Avant de se retirer les Récollets cédèrent à l’évêque de Québec leur maison située presque à l’endroit même où débarquèrent Jacques Cartier et ses compagnons. Là, plus encore que dans les autres couvens du Canada, les souvenirs belliqueux s’imposent. Pendant le siège de 1759, ce monastère, hors des murs, donne l’hospitalité aux Ursulines et aux religieuses de l’Hôtel-Dieu. Les pauvres sœurs assistent de leurs fenêtres au bombardement ; elles voient se préparer la bataille décisive livrée dans les plaines d’Abraham. Lors de l’invasion américaine les troupes ennemies sont longtemps cantonnées à l’Hôpital général. Et, à travers tout, les religieuses se dévouent à la souffrance humaine, suppléant à l’insuffisance de leurs ressources par toute sorte de travaux, y compris le rude travail des champs.

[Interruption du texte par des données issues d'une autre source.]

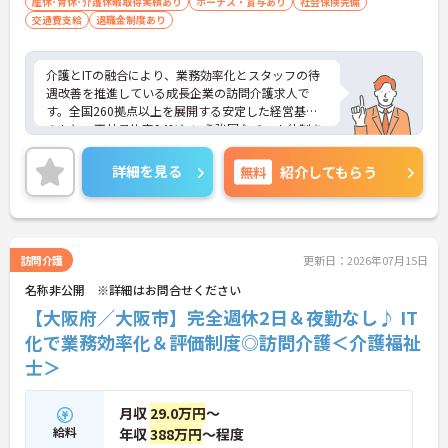
産休･育休･介護休暇取得実績あり
ボーナス・賞与あり
社会保険完備
交通費支給
退職金制度あり
介護とITの融合により、業務効率化とスタッフの待
遇改善を推進している成長企業の訪問介護求人で
す。全国260拠点以上を展開する安定した経営基盤
のもと、正社員比率94%という強固なチーム体制を
構築しています。介護福祉士資格手当や年2回の評価
面談など、専門資格と成果が収入に直結する仕組み
詳細を見る
無料
紹介してもらう
が整っています。夜勤なしの完全週休2日制（曜日固
定）を採用し、日々の記録業務はスマートフォンで
完結するため、施設勤務特有の不規則なシフトや煩
雑な事務作業の負担を抑え、ケアに専念できます。
定期的な面談で不安を解消できるフォロー体制もあ
訪問介護
更新日：2026年07月15日
り、介護福祉士としてサ責や管理者への着実なキャ
名称非公開 ※詳細はお問合せください
リアアップを目指す有資格者の方に推奨できる環境
です。
【大阪府／大阪市】完全週休2日＆夜勤なし♪ IT
化で業務効率化＆評価制度◎訪問介護＜介護福祉
★おすすめPOINT★
士＞
【夜勤なし・曜日固定の休日で、身体への負担を抑
えた働き方が実現できます】
・8:00～19:00の間での実働8時間勤務で夜勤が存在
月収
29.0万円
～
しないため、生活リズムを整えながら健康的に働き
給料
年収
388万円
～程度
続けることができます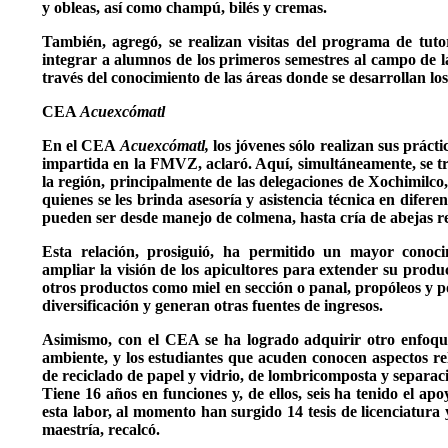
y obleas, así como champú, bilés y cremas.
También, agregó, se realizan visitas del programa de tuto
integrar a alumnos de los primeros semestres al campo de l
través del conocimiento de las áreas donde se desarrollan lo
CEA
Acuexcómatl
En el CEA
Acuexcómatl,
los jóvenes sólo realizan sus prácti
impartida en la FMVZ, aclaró. Aquí, simultáneamente, se tr
la región, principalmente de las delegaciones de Xochimilco
quienes se les brinda asesoría y asistencia técnica en difere
pueden ser desde manejo de colmena, hasta cría de abejas r
Esta relación, prosiguió, ha permitido un mayor conoc
ampliar la visión de los apicultores para extender su produ
otros productos como miel en sección o panal, propóleos y po
diversificación y generan otras fuentes de ingresos.
Asimismo, con el CEA se ha logrado adquirir otro enfoqu
ambiente, y los estudiantes que acuden conocen aspectos rel
de reciclado de papel y vidrio, de lombricomposta y separac
Tiene 16 años en funciones y, de ellos, seis ha tenido el ap
esta labor, al momento han surgido 14 tesis de licenciatur
maestría, recalcó.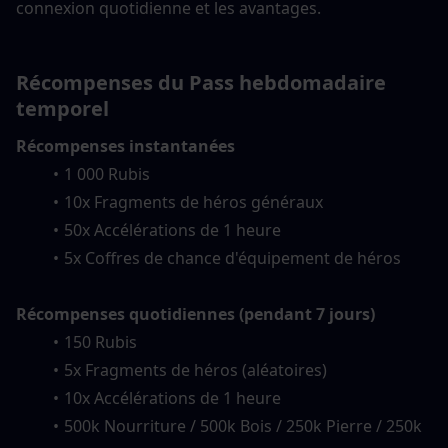
connexion quotidienne et les avantages.
Récompenses du Pass hebdomadaire 
temporel
Récompenses instantanées
1 000 Rubis
10x Fragments de héros généraux
50x Accélérations de 1 heure
5x Coffres de chance d'équipement de héros
Récompenses quotidiennes (pendant 7 jours)
150 Rubis
5x Fragments de héros (aléatoires)
10x Accélérations de 1 heure
500k Nourriture / 500k Bois / 250k Pierre / 250k 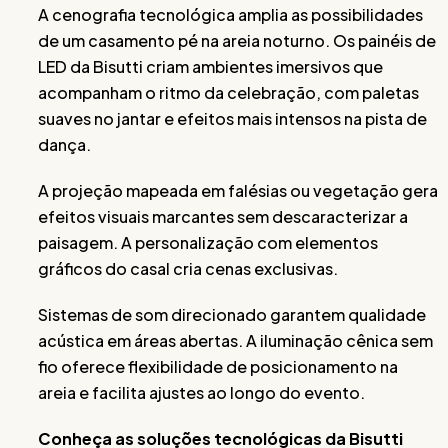
A cenografia tecnológica amplia as possibilidades
de um casamento pé na areia noturno. Os painéis de
LED da Bisutti criam ambientes imersivos que
acompanham o ritmo da celebração, com paletas
suaves no jantar e efeitos mais intensos na pista de
dança.
A projeção mapeada em falésias ou vegetação gera
efeitos visuais marcantes sem descaracterizar a
paisagem. A personalização com elementos
gráficos do casal cria cenas exclusivas.
Sistemas de som direcionado garantem qualidade
acústica em áreas abertas. A iluminação cênica sem
fio oferece flexibilidade de posicionamento na
areia e facilita ajustes ao longo do evento.
Conheça as soluções tecnológicas da Bisutti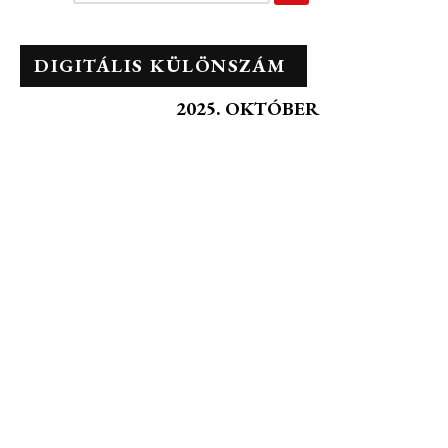
DIGITÁLIS KÜLÖNSZÁM
2025. OKTÓBER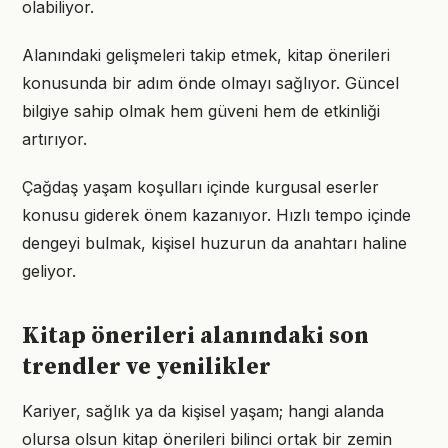
olabiliyor.
Alanındaki gelişmeleri takip etmek, kitap önerileri
konusunda bir adım önde olmayı sağlıyor. Güncel
bilgiye sahip olmak hem güveni hem de etkinliği
artırıyor.
Çağdaş yaşam koşulları içinde kurgusal eserler
konusu giderek önem kazanıyor. Hızlı tempo içinde
dengeyi bulmak, kişisel huzurun da anahtarı haline
geliyor.
Kitap önerileri alanındaki son
trendler ve yenilikler
Kariyer, sağlık ya da kişisel yaşam; hangi alanda
olursa olsun kitap önerileri bilinci ortak bir zemin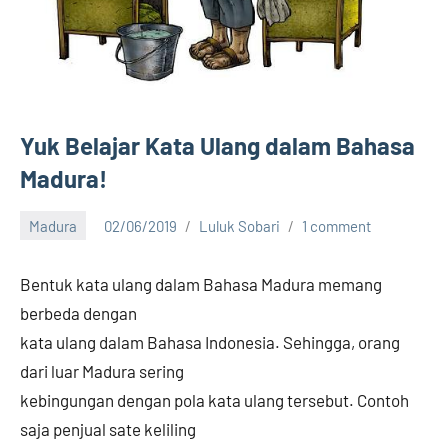
Yuk Belajar Kata Ulang dalam Bahasa
Madura!
Madura
02/06/2019
Luluk Sobari
1 comment
Bentuk kata ulang dalam Bahasa Madura memang
berbeda dengan
kata ulang dalam Bahasa Indonesia. Sehingga, orang
dari luar Madura sering
kebingungan dengan pola kata ulang tersebut. Contoh
saja penjual sate keliling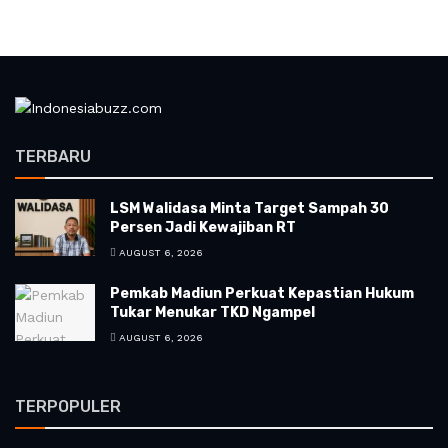
TERBARU
LSM Walidasa Minta Target Sampah 30
Persen Jadi Kewajiban RT
AUGUST 6, 2026
Pemkab Madiun Perkuat Kepastian Hukum
Tukar Menukar TKD Ngampel
AUGUST 6, 2026
TERPOPULER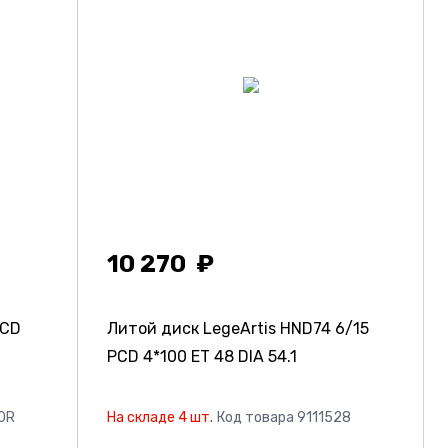
10 270
PCD
Литой диск LegeArtis HND74
6/15
PCD 4*100 ET 48 DIA 54.1
0R
На складе 4 шт.
Код товара 9111528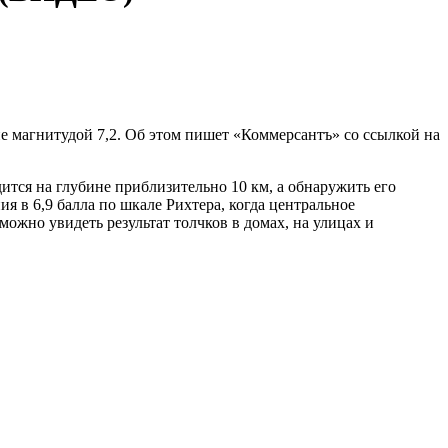
ие магнитудой 7,2. Об этом пишет «Коммерсантъ» со ссылкой на
ится на глубине приблизительно 10 км, а обнаружить его
я в 6,9 балла по шкале Рихтера, когда центральное
можно увидеть результат толчков в домах, на улицах и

Tant de mérite fut reconnu : le gouvernement anglais, comme avant lui le gouvernement français, leur accorda des subsides pour l’entretien d’un certain nombre d’invalides et d’aliénés[1]. Il y a maintenant 160 de ces vieillards. Dès le premier pas que l’on fait dans l’Hôpital, on se trouve au milieu d’eux. Ils sont là, mangeant, donnant, se traînant au soleil et soignés jour et nuit comme le seraient de petits enfans par des Augustines qui portent le même habit que celles de l’Hôtel-Dieu. Leur supérieure me reçoit d’abord à la grille, puis elle remet avec un certain cérémonial la clef de la clôture au personnage officiel qui m’accompagne ; son accueil est plein de bonne grâce, de dignité

  1. Un grand asile spécial d’aliénés existe aujourd’hui au village de Beauport.